3. The moral law is so called because it relates to moral actions, and to distinguish it from the positive laws, which were only of temporary obligation. This law has no relation to times and places, or to one nation more than another; but being founded in the relations of men to their Creator, and to one another, it retains its authority under all dispensations. In opposition to the Antinomians, who say that believers are released from the obligation of the moral law, our Confession teaches that this law is perpetually binding on justified persons, as well as others. Believers are, indeed, delivered from this law in its covenant form; but they are still under it as a rule of life, in the hand of the Mediator, being “not without law to God, but under the law to Christ.”–
1 Cor. 9:21
. Christ, in the most solemn and explicit manner, declared, that he “came not to destroy the law, but to fulfil it.” -
Matt. 5:17
. He fulfilled it, as a covenant, by his own perfect obedience, and his most grievous sufferings in the room of his people; and its heavenly precepts he has enforced upon their minds, by the most cogent motives, as a perfect rule of duty.
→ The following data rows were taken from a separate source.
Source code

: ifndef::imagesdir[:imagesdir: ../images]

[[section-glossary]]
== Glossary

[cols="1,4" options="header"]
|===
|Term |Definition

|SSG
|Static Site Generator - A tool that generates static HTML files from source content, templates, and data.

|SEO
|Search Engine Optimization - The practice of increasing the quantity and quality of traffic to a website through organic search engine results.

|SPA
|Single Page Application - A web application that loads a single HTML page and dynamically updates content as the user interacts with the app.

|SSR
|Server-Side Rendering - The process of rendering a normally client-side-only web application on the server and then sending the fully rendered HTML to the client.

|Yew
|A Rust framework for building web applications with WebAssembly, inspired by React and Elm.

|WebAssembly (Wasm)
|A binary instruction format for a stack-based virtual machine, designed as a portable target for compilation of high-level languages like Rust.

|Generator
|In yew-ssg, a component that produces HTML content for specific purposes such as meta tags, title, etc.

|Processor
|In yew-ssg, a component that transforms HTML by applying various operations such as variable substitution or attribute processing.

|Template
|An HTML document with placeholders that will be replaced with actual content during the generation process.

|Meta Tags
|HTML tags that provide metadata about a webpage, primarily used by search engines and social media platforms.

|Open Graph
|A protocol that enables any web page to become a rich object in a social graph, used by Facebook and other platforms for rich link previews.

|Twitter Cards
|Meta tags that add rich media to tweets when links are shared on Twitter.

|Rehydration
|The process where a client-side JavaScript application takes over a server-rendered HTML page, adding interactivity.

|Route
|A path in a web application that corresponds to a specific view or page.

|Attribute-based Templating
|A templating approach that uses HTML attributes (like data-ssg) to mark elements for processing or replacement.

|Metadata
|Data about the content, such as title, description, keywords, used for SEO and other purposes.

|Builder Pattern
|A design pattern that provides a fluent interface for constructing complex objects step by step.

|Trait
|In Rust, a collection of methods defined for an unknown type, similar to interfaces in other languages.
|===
The gospel, instead of weakening the obligation of the law, confirms and strengthens its authority, and enforces obedience to its precepts by the strongest motives: “Do we make void the law through faith? God forbid; nay, we establish the law.”–
Rom. 3:31
. Although the moral law is to believers divested of its covenant form, it remains immutably the same, in regard both to its matter and its authority. And as the law was binding on the first man as a rule of life, antecedent to any covenant-transaction between God and him, we may easily understand that the law may be entirely divested of its covenant form, while it continues in full force as a rule of moral conduct.